DATA RECORDS:
========================================
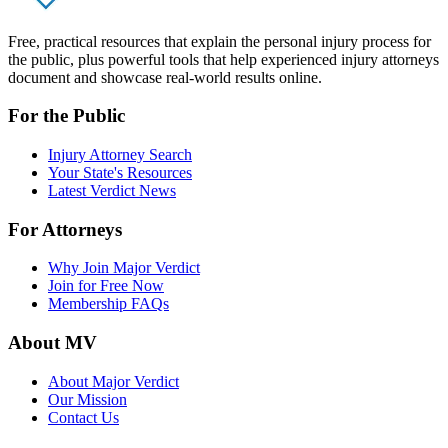
Free, practical resources that explain the personal injury process for
the public, plus powerful tools that help experienced injury attorneys
document and showcase real-world results online.
For the Public
Injury Attorney Search
Your State's Resources
Latest Verdict News
For Attorneys
Why Join Major Verdict
Join for Free Now
Membership FAQs
About MV
About Major Verdict
Our Mission
Contact Us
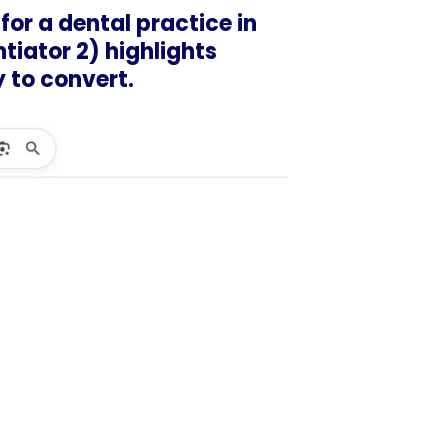
for a dental practice in
ntiator 2) highlights
ly to convert.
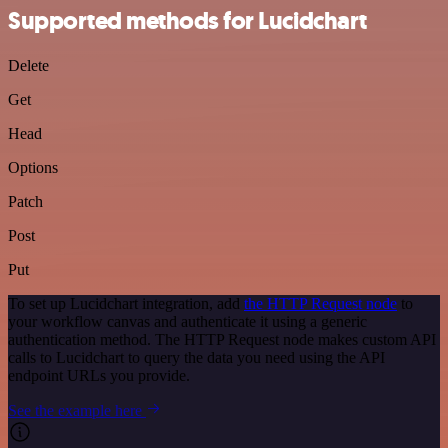
Supported methods for Lucidchart
Delete
Get
Head
Options
Patch
Post
Put
To set up Lucidchart integration, add
the HTTP Request node
to
your workflow canvas and authenticate it using a generic
authentication method. The HTTP Request node makes custom API
calls to Lucidchart to query the data you need using the API
endpoint URLs you provide.
See the example here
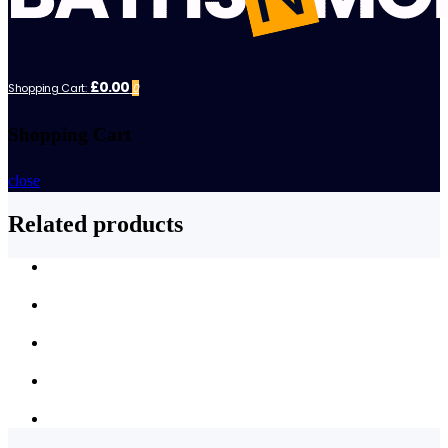
£0.00
Shopping Cart:
0
Shopping Cart
close
Related products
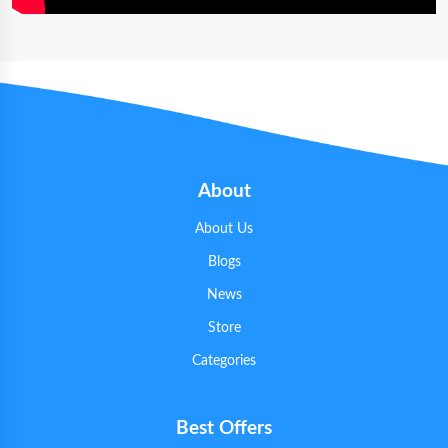
About
About Us
Blogs
News
Store
Categories
Best Offers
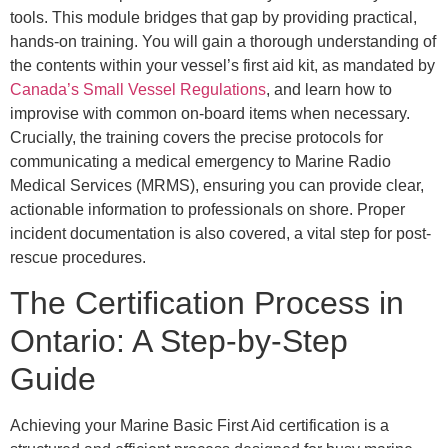
tools. This module bridges that gap by providing practical,
hands-on training. You will gain a thorough understanding of
the contents within your vessel’s first aid kit, as mandated by
Canada’s Small Vessel Regulations
, and learn how to
improvise with common on-board items when necessary.
Crucially, the training covers the precise protocols for
communicating a medical emergency to Marine Radio
Medical Services (MRMS), ensuring you can provide clear,
actionable information to professionals on shore. Proper
incident documentation is also covered, a vital step for post-
rescue procedures.
The Certification Process in
Ontario: A Step-by-Step
Guide
Achieving your Marine Basic First Aid certification is a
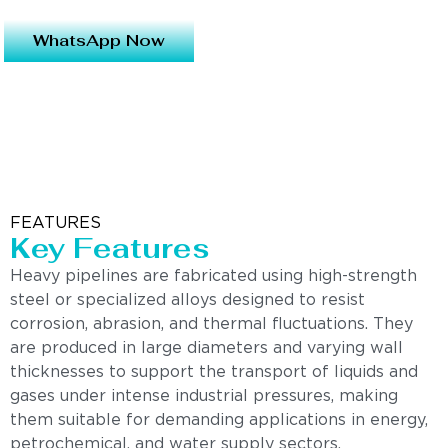
WhatsApp Now
FEATURES
Key Features
Heavy pipelines are fabricated using high-strength
steel or specialized alloys designed to resist
corrosion, abrasion, and thermal fluctuations. They
are produced in large diameters and varying wall
thicknesses to support the transport of liquids and
gases under intense industrial pressures, making
them suitable for demanding applications in energy,
petrochemical, and water supply sectors.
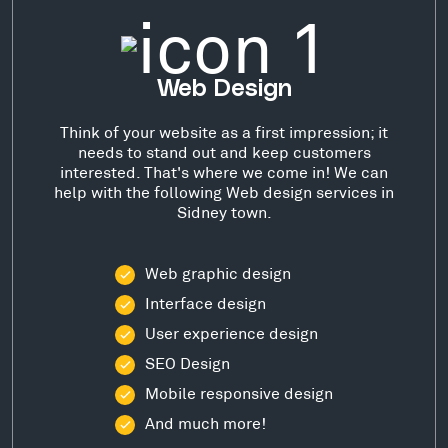
Web Design
Think of your website as a first impression; it
needs to stand out and keep customers
interested. That's where we come in! We can
help with the following Web design services in
Sidney town.
Web graphic design
Interface design
User experience design
SEO Design
Mobile responsive design
And much more!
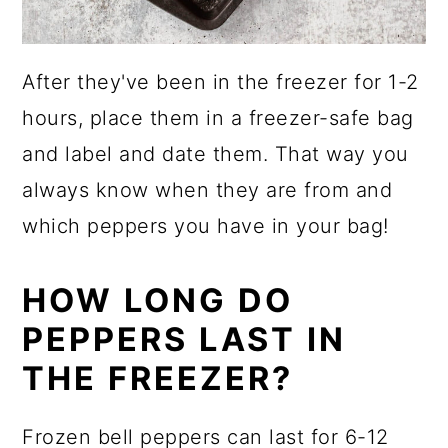
After they've been in the freezer for 1-2
hours, place them in a freezer-safe bag
and label and date them. That way you
always know when they are from and
which peppers you have in your bag!
HOW LONG DO
PEPPERS LAST IN
THE FREEZER?
Frozen bell peppers can last for 6-12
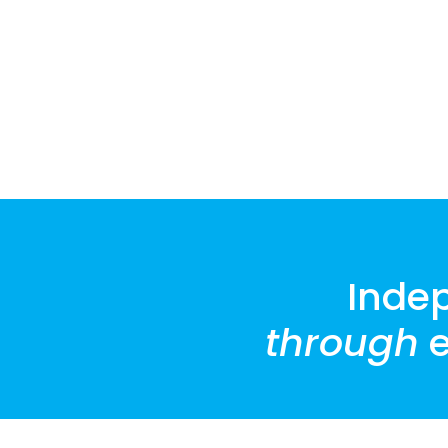
Inde
through
e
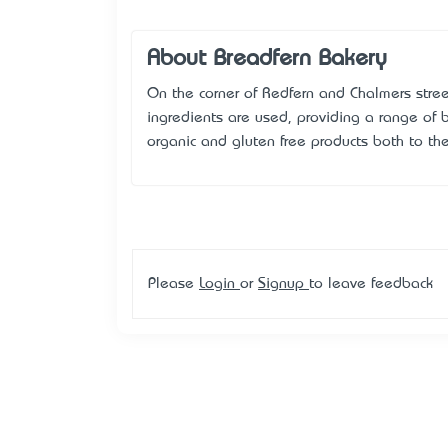
About Breadfern Bakery
On the corner of Redfern and Chalmers stree
ingredients are used, providing a range of b
organic and gluten free products both to th
Please
Login
or
Signup
to leave feedback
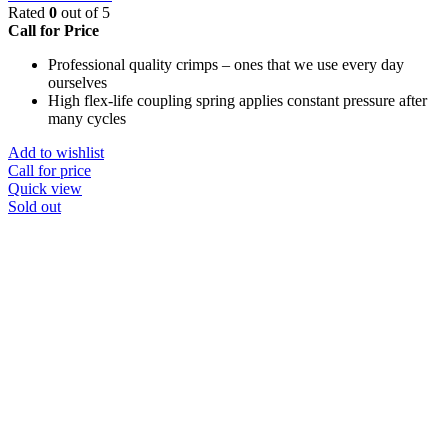
Rated
0
out of 5
Call for Price
Professional quality crimps – ones that we use every day
ourselves
High flex-life coupling spring applies constant pressure after
many cycles
Add to wishlist
Call for price
Quick view
Sold out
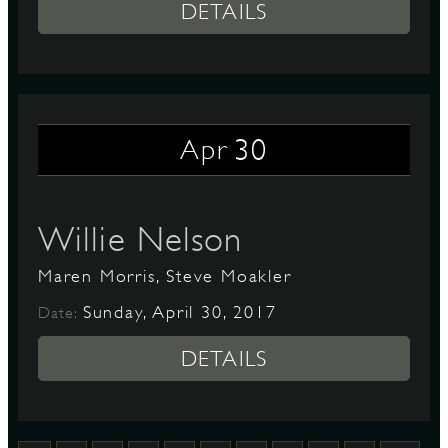
DETAILS
30
Apr
Willie Nelson
Maren Morris, Steve Moakler
Sunday, April 30, 2017
Date:
DETAILS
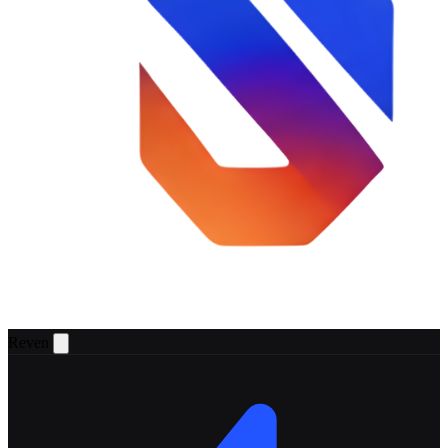
Reven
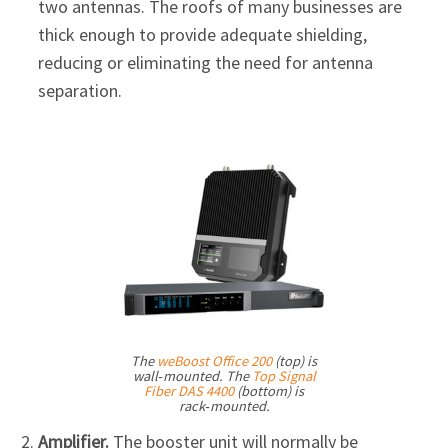
two antennas. The roofs of many businesses are
thick enough to provide adequate shielding,
reducing or eliminating the need for antenna
separation.
The
weBoost Office 200
(top) is
wall‑mounted. The
Top Signal
Fiber DAS 4400
(bottom) is
rack‑mounted.
Amplifier.
The booster unit will normally be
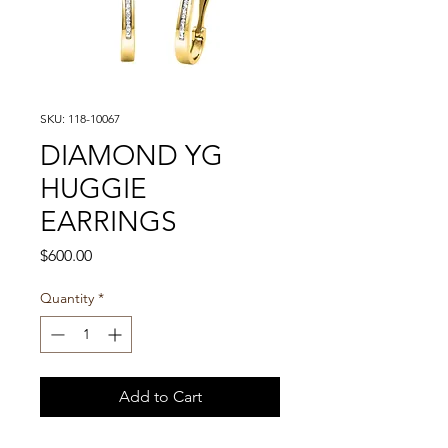
SKU: 118-10067
DIAMOND YG
HUGGIE
EARRINGS
Price
$600.00
Quantity
*
Add to Cart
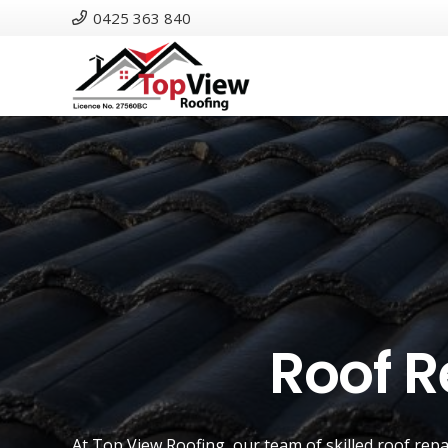
0425 363 840
Roof R
At
Top View Roofing
, our team of skilled roof rep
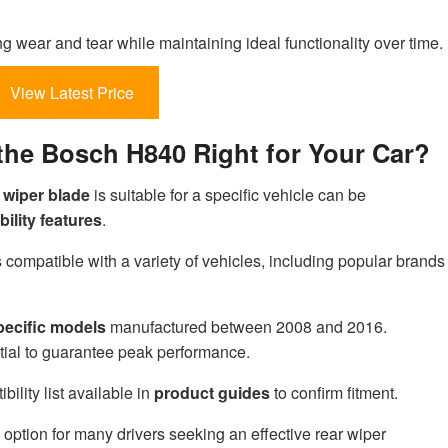
ing wear and tear while maintaining ideal functionality over time.
View Latest Price
s the Bosch H840 Right for Your Car?
 wiper blade
is suitable for a specific vehicle can be
ility features
.
compatible with a variety of vehicles, including popular brands
pecific models
manufactured between 2008 and 2016.
tial to guarantee peak performance.
ility list available in
product guides
to confirm fitment.
 option for many drivers seeking an effective rear wiper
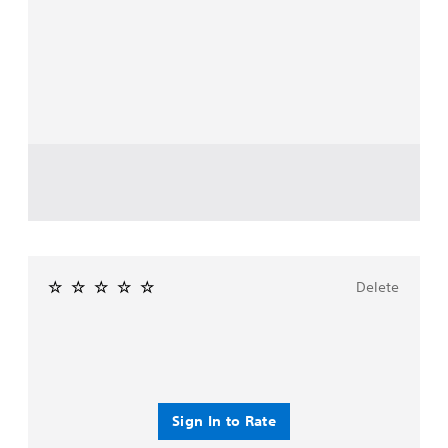
Delete
Sign In to Rate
========================================
PROBLEM TO WORK ON: Only one thing is wanted here, an exact copy of the lines from the first line above through the line containing "The Certification Process in", minus any picture.

RESULT:
Free, practical resources that explain the personal injury process for
the public, plus powerful tools that help experienced injury attorneys
document and showcase real-world results online.
For the Public
Injury Attorney Search
Your State's Resources
Latest Verdict News
For Attorneys
Why Join Major Verdict
Join for Free Now
Membership FAQs
About MV
About Major Verdict
Our Mission
Contact Us
for a dental practice in
ntiator 2) highlights
ly to convert.
Supported methods for Lucidchart
Delete
Get
Head
Options
Patch
Post
Put
To set up Lucidchart integration, add
the HTTP Request node
to
your workflow canvas and authenticate it using a generic
authentication method. The HTTP Request node makes custom API
calls to Lucidchart to query the data you need using the API
endpoint URLs you provide.
See the example here
£0.00
Shopping Cart:
0
Shopping Cart
close
Related products
About
About Us
Blogs
News
Store
Categories
Best Offers
tools. This module bridges that gap by providing practical,
hands-on training. You will gain a thorough understanding of
the contents within your vessel’s first aid kit, as mandated by
Canada’s Small Vessel Regulations
, and learn how to
improvise with common on-board items when necessary.
Crucially, the training covers the precise protocols for
communicating a medical emergency to Marine Radio
Medical Services (MRMS), ensuring you can provide clear,
actionable information to professionals on shore. Proper
incident documentation is also covered, a vital step for post-
rescue procedures.
The Certification Process in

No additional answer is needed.